• **Task requirements**:
[1] Reproduce the Unit Corporation press release excerpt below from "This press release" up to and including "to adjusted EBITDA.".
[2] In the Unit Corporation press release excerpt below, what periods does the reconciliation of GAAP to non-GAAP financial measures cover?
[3] Write the next part of the Unit Corporation press release excerpt below, beginning after its last line.

• **Document text**:
Non-GAAP Financial Measures

Unit Corporation reports its financial results in accordance with generally accepted accounting principles (“GAAP”). The Company believes certain non-GAAP performance measures provide users of its financial information and its management additional meaningful information to evaluate the performance of the Company.

This press release includes net income (loss) and earnings (loss) per share including impairment adjustments and the effect of the cash settled commodity derivatives, its drilling segment’s average daily operating margin before elimination of intercompany drilling rig profit and bad debt expense, its cash flow from operations before changes in operating assets and liabilities, and its reconciliation of net income (loss) to adjusted EBITDA.

Below is a reconciliation of GAAP financial measures to non-GAAP financial measures for the three months ended March 31, 2016 and 2015. Non-GAAP financial measures should not be considered by themselves or a substitute for results reported in accordance with GAAP.

Unit Corporation
Reconciliation of Adjusted Net Income (Loss) and Adjusted Diluted Earnings (Loss) per Share
Three Months Ended
March 31,
2016 2015
(In thousands except earnings per share)
Adjusted net income (loss):
Net loss $ (41,149 ) $ (248,354 )
Impairment adjustment (net of income tax) 23,549 249,369
Gain on derivatives (net of income tax) (7,908 ) (4,024 )
Settlements during the period of matured derivative contracts (net of income tax) 5,167 6,728
Adjusted net income (loss) $ (20,341 ) $ 3,719
Adjusted diluted earnings (loss) per share:
Diluted loss per share $ (0.83 ) $ (5.07 )

• **Supplied data**:
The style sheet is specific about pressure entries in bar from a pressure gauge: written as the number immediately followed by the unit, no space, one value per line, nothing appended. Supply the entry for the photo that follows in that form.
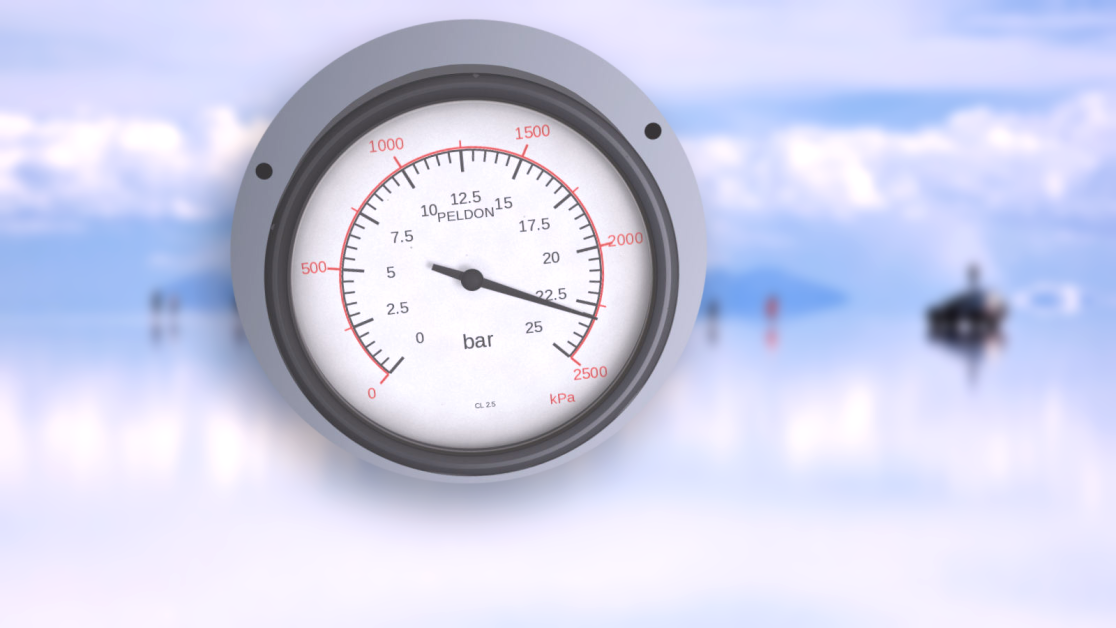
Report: 23bar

• **Answers**:
[1]
This press release includes net income (loss) and earnings (loss) per share including impairment adjustments and the effect of the cash settled commodity derivatives, its drilling segment’s average daily operating margin before elimination of intercompany drilling rig profit and bad debt expense, its cash flow from operations before changes in operating assets and liabilities, and its reconciliation of net income (loss) to adjusted EBITDA.

[2] The three months ended March 31, 2016 and 2015.

[3]
Diluted earnings per share from the impairments 0.48 5.09
Diluted earnings per share from the gain on derivatives (0.16 ) (0.08 )
Diluted earnings (loss) per share from the settlements of matured derivative contracts 0.10 0.14
Adjusted diluted earnings (loss) per share $ (0.41 ) $ 0.08

________________

The Company has included the net income (loss) and diluted earnings (loss) per share including only the cash settled commodity derivatives because:

  • It uses the adjusted net income (loss) to evaluate the operational performance of the Company.
  • The adjusted net income (loss) is more comparable to earnings estimates provided by securities analysts.
Unit Corporation
Reconciliation of Average Daily Operating Margin Before Elimination of Intercompany Rig Profit
and Bad Debt Expense
Three Months Ended
December 31, March 31,
2015 2016 2015
(In thousands except for operating days and operating margins)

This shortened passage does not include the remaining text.